= Carving a Statue =

1964 play by Graham Greene

Carving a Statue is a 1964 three-act play by Graham Greene. Set in a studio in South London, the play revolves around the relationship between a father and his son. The father obsesses over his carving of a large stone statue of God – which has been in progress for sixteen years. The son continuously fails to connect with his father, and attempts to bring girls into the studio and start a relationship.

==Characters==
- The Father
- His Son
- The First Girl
- The Second Girl
- Dr Parker

==Productions==
Carving a Statue was first produced by Peter Wood on 17 September 1964 at the Haymarket Theatre, London. The cast consisted of; Ralph Richardson as The Father, Dennis Waterman as His Son, Barbara Ferris as The First Girl, Jane Birkin as The Second Girl and Roland Culver as Dr Parker.

The play was staged off-Broadway at the Gramercy Arts Theater in 1968, in a production directed by Margaret Webster.

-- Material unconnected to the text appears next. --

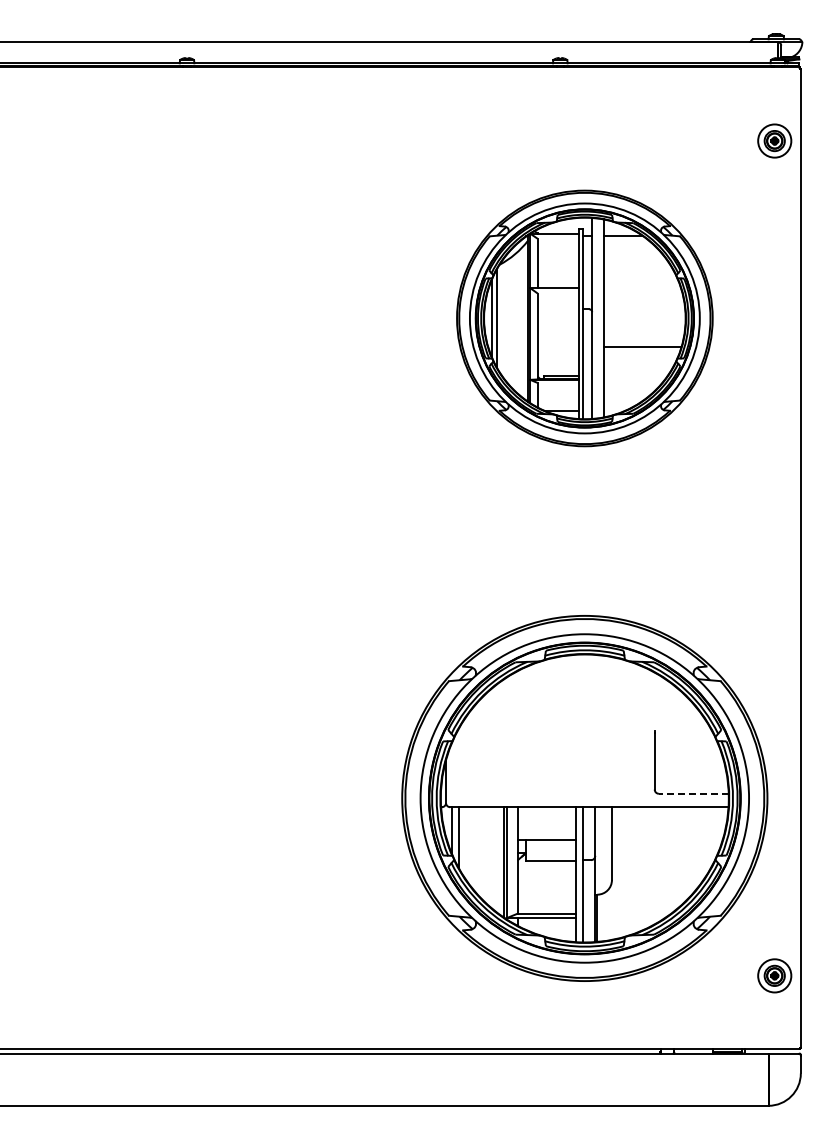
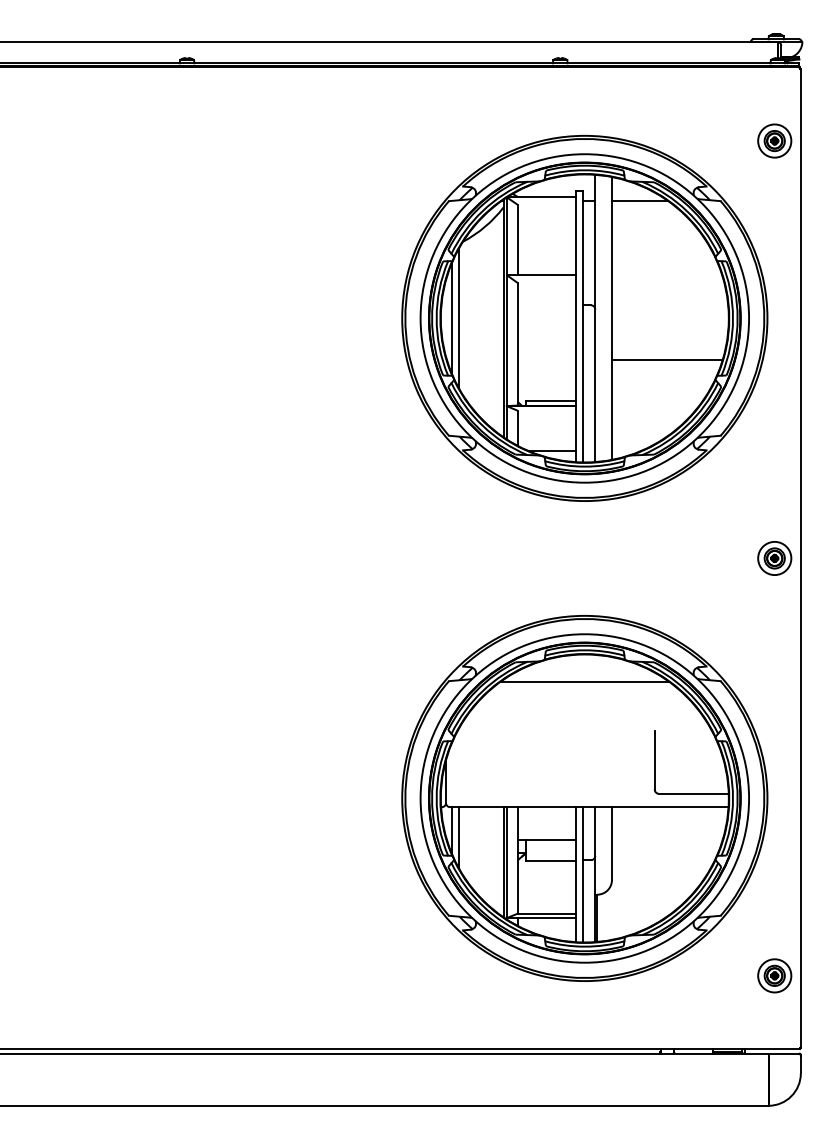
part at (584, 318) size: 258x259 px -> 368x367 px
part at (774, 558): none -> present
line at (584, 682): none -> present
line at (693, 793): dashed -> solid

The cast comprised Larry Gates as The Father, Saylor Cresswell as His Son, Fran Myers as the First Girl, Judy Allen as the Second Girl and Tony Capodilupo as Dr. Parker.

==Graham Greene On Carving a Statue==
"Never before have I known a play like this one so tormenting to write or so fatiguing in production. I am grateful to the reviewers who may have a little accelerated the end. At the age of sixty there is no reason to work, except to earn a living or to have 'fun'. This play was never fun and I earn my living in another field".